Ravens vs. Patriots: AFC Championship Win Doesn't Yet Make Joe Flacco Elite

Brian LeighFeatured ColumnistJanuary 21, 2013

FOXBORO, MA - JANUARY 20:  Joe Flacco #5 of the Baltimore Ravens celebrates after throwing a touchdown pass to Dennis Pitta #88 in the third quarter against the New England Patriots during the 2013 AFC Championship game at Gillette Stadium on January 20, 2013 in Foxboro, Massachusetts.  (Photo by Jared Wickerham/Getty Images)
Jared Wickerham/Getty Images

For the second straight season, Joe Flacco led the Baltimore Ravens into a belligerent, bone-chilling Foxborough stadium for the AFC Championship Game. And for the second straight season, he out-dueled golden boy quarterback Tom Brady—a man with legitimate claims to the title "Greatest of All Time." This year, unlike last, his team came out victorious and in two weeks time will play for the right to be crowned champions of the football world.

But I'm still not ready to call Joe Flacco elite.

This article comes with a disclaimer. Please, loyal Baltimore faithful, read past the headline and lede before posting any comments. I'm a reasonable, nonpartisan observer—not a Steelers fan in disguise. I like your team, your coach, your quarterback and actually believe you've got a good shot at winning it all two Sundays from now. Heck, I'll even be rooting for you.

But I'm still not ready to call Joe Flacco elite.

Why? Let's start with the numbers. Football Outsiders uses advanced metrics to measure each and every quarterback's performance. Their system is far from an exact science, but it's just about as close as we can come.

Joe Flacco finished the season ranked 25th. The list of quarterbacks who placed higher includes four rookies (Griffin, Luck, Wilson and Tannehill), two Tennessee Titans (Jake Locker and Matt Hasselbeck) and one guy who got benched midseason (Alex Smith). It also includes the likes of Sam Bradford, Andy Dalton and Christian Ponder.


I understand how well Flacco played against Denver and New England, but two weeks does not a salvaged season make. It certainly helps, but it's not decisive. Know who else tossed three touchdowns to eliminate the Pats in Foxborough? A guy named Mark Sanchez. See what I'm getting at?

Then there's the foolish argument that simply making the Super Bowl is grounds for being considered elite. Really? So Rex Grossman was elite when he led the Bears to slaughter in 2006? Chris Chandler was among the NFL's best when his Falcons won the NFC in 1998? Do you even know who Stan Humphries is?

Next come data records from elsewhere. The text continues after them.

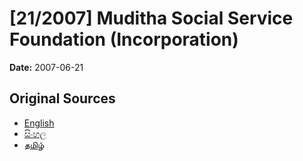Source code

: # [21/2007] Muditha Social Service Foundation (Incorporation)

**Date:** 2007-06-21

## Original Sources

- [English](https://documents.gov.lk/view/acts/2007/6/21-2007_E.pdf)
- [සිංහල](https://documents.gov.lk/view/acts/2007/6/21-2007_S.pdf)
- [தமிழ்](https://documents.gov.lk/view/acts/2007/6/21-2007_T.pdf)

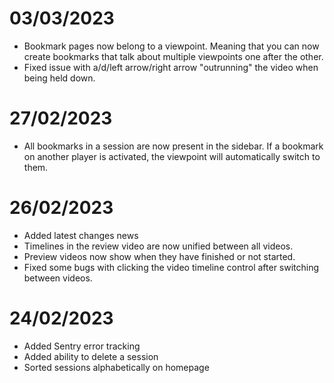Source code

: # 03/03/2023

- Bookmark pages now belong to a viewpoint. Meaning that you can now create bookmarks that talk about multiple viewpoints one after the other.
- Fixed issue with a/d/left arrow/right arrow "outrunning" the video when being held down.

# 27/02/2023

- All bookmarks in a session are now present in the sidebar. If a bookmark on another player is activated, the viewpoint will automatically switch to them.

# 26/02/2023

- Added latest changes news
- Timelines in the review video are now unified between all videos.
- Preview videos now show when they have finished or not started.
- Fixed some bugs with clicking the video timeline control after switching between videos.

# 24/02/2023

- Added Sentry error tracking
- Added ability to delete a session
- Sorted sessions alphabetically on homepage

Getting to the Super Bowl, especially on the heels of a mediocre season, doesn't prove a quarterback to be elite. It proves that he's playing well.

Winning a Super Bowl? Now that's a different story. In the last 20 years, only two quarterbacks we don't consider "great" (Trent Dilfer and Brad Johnson) have won the big game. And they were both flanked by defenses—the 2000 Ravens and 2002 Buccaneers—that rank among the best of all time.

This year's Baltimore defense is not the same monster it was 13 years ago. If Joe Flacco wins a Super Bowl with these guys at his back, come find me and we'll have this argument again. I'll probably be on your side.

But for now, please don't waste my time arguing Flacco's bona fides. He still has one more test to pass.